St. David’s is the name of it, the hospital that I work at and it’s a really easy job, which is why I’ve been able to hold on to it for about a year now. All I really ever do is sit behind a desk-table thing with a computer and collect people’s health insurance information and stuff like that whenever they come in. Then I page a nurse on this really cool pager thing that they gave me and that nurse comes to bring the person back to examine their injuries or whatever.

Unless it’s a really critical emergency, like a gunshot or stab wound or something seriously life-threatening like that, then they just immediately get to go back into the emergency room to get treatment and the rest of the stuff gets handled later.
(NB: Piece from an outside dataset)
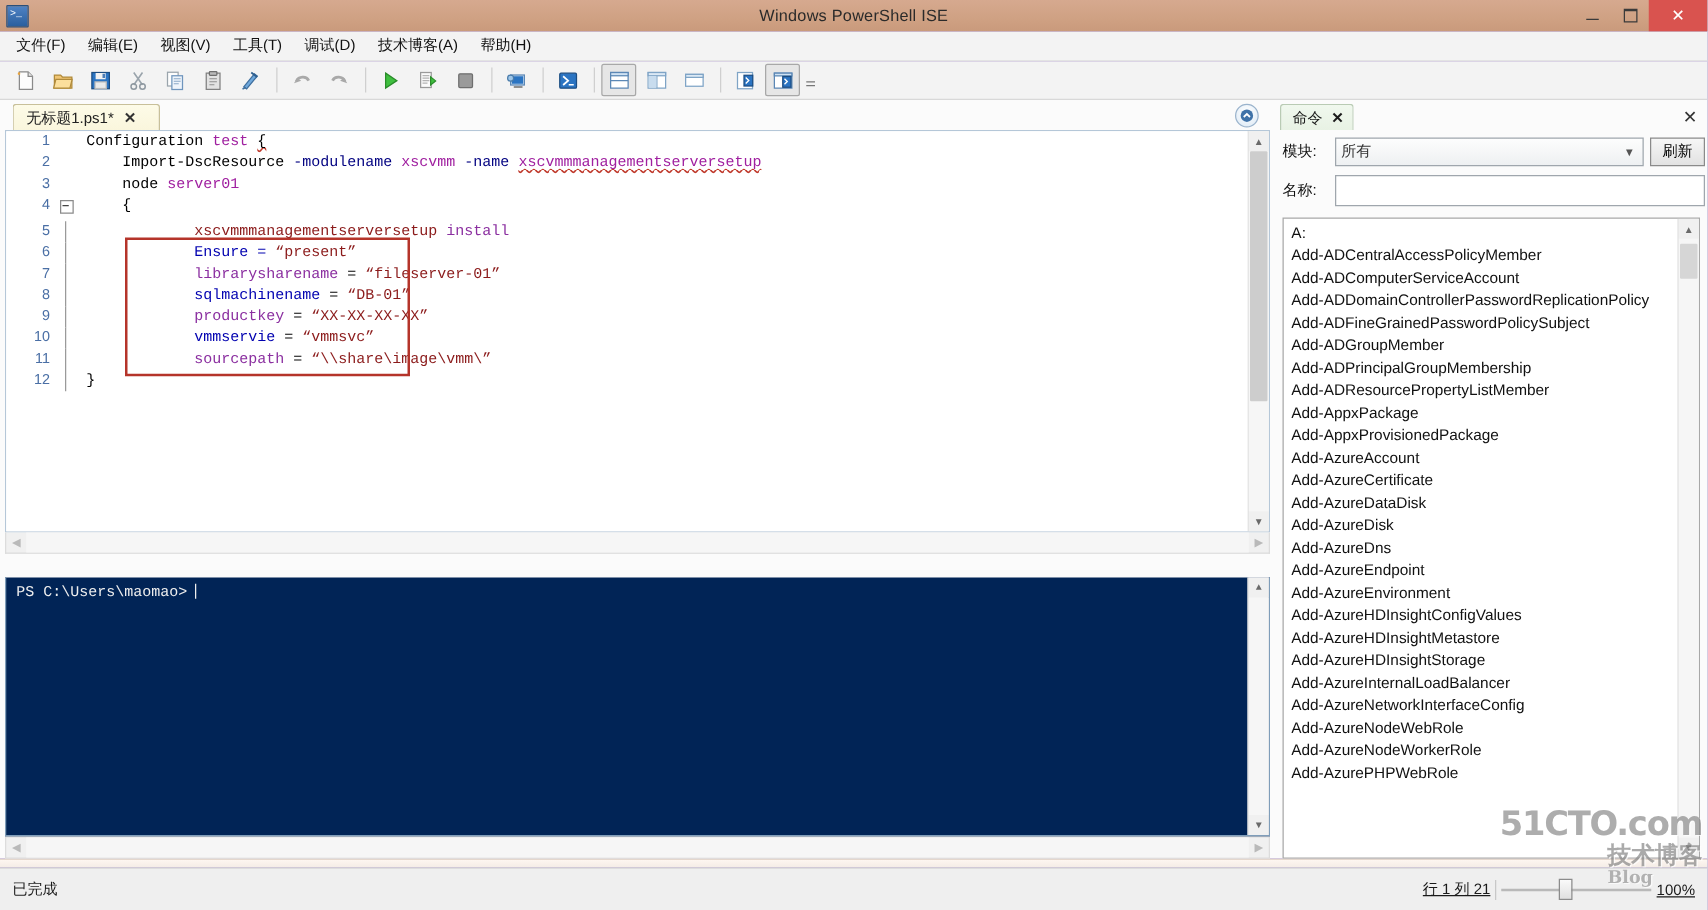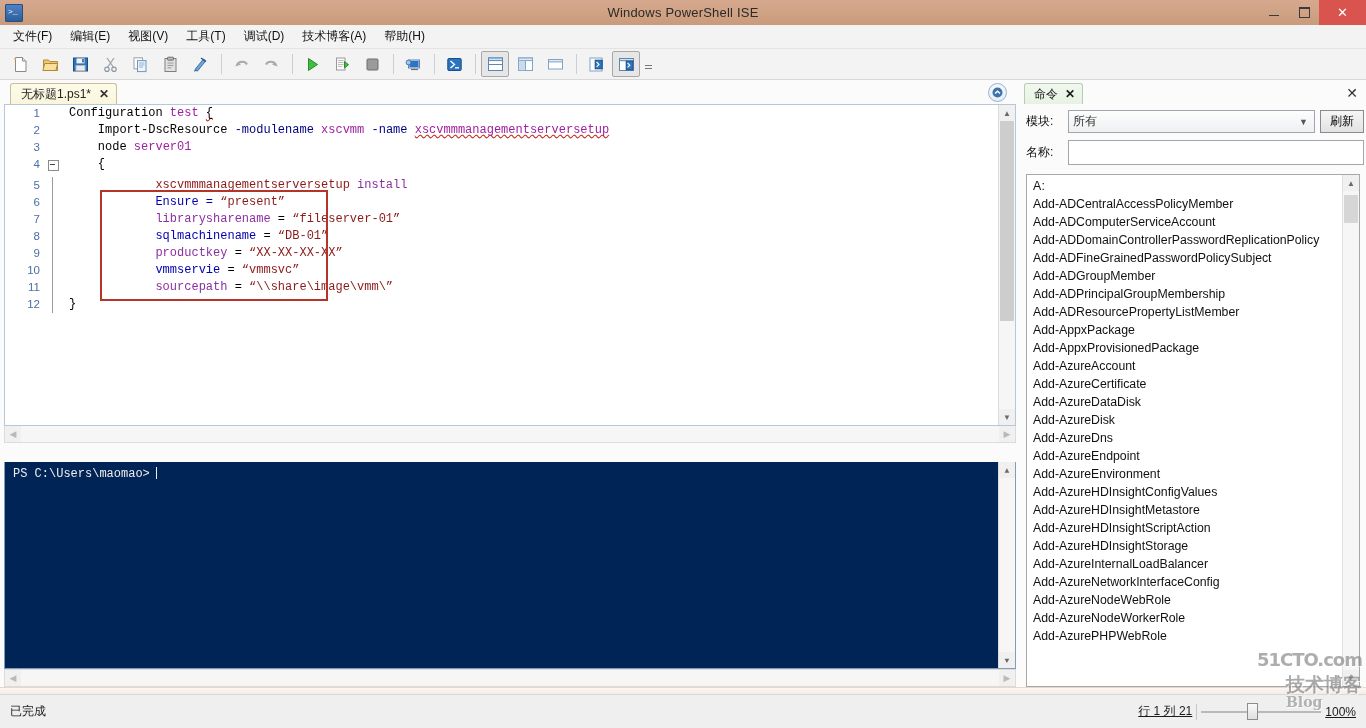"无标题1.ps1*" .script-tab { padding: 0 7px 0 10px -> 0 18px 0 10px }
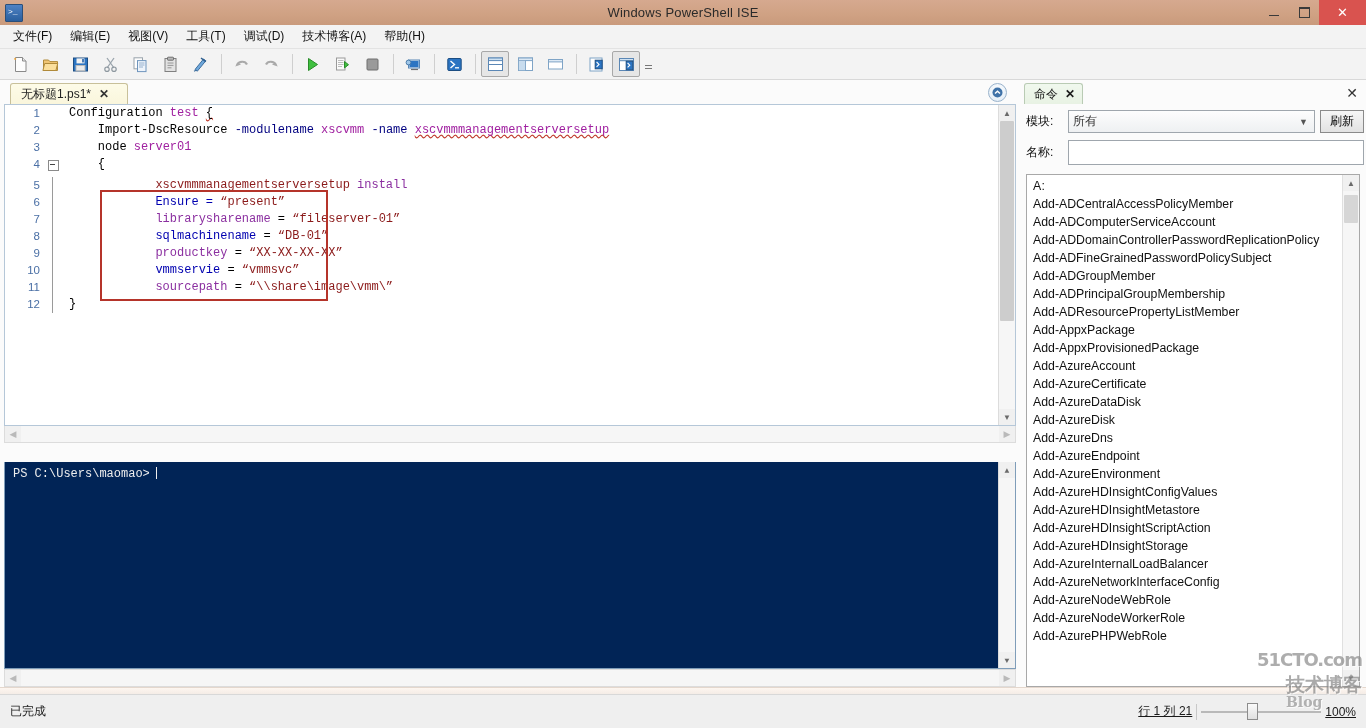"Add-AzureHDInsightScriptAction" div.cmd-item { html: <div>Add-AzureHDInsightScriptAction</div> -> none }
There are two other girls who’re about my age or maybe a bit older- Dakota and Lydia- who do the same thing that I do and we usually work the same shifts, meaning we’re there at the same time and that makes the job so much more easier than it already is.

Anyway though, seeing as how Graham was toting around an unconscious five year old child, he obviously didn’t have to wait and do all of the insurance stuff first. It was pretty later, around like, 10 p.m. when Graham brought Jackson in and my shift was just about to end. I ended up staying there with him though while he waited to get word on his brother, because I thought that that was a pretty nice and semi-friendly thing for me to do. We just kind of awkwardly sat together in the waiting room where there were about four small families and we talked a little bit but not that much and that was about it. I wasn’t actually intending on staying the entire night there with him, of course, because my mother would have actually killed me in my sleep, I think.

I just wanted to stay with him long enough for him to find out that his brother was going to be alright because knowing that would have given him a peace of mind and probably made him clam down a lot. But at around 11:45, I got a really angry call from my mother, who demanded that I came home that instant, so I obviously had to go. When I got home, I busied myself by doing some homework and watching Netflix. At around 12:30, I called Graham to see if he’d found anything out but he said that he was still waiting, which was just kind of ridiculous to me. The doctors at St. David’s aren’t the speediest people around though, so if I ever get hit by a car or anything, I desperately hope that I’m not taken there because I’ll probably just die waiting on them to fix me.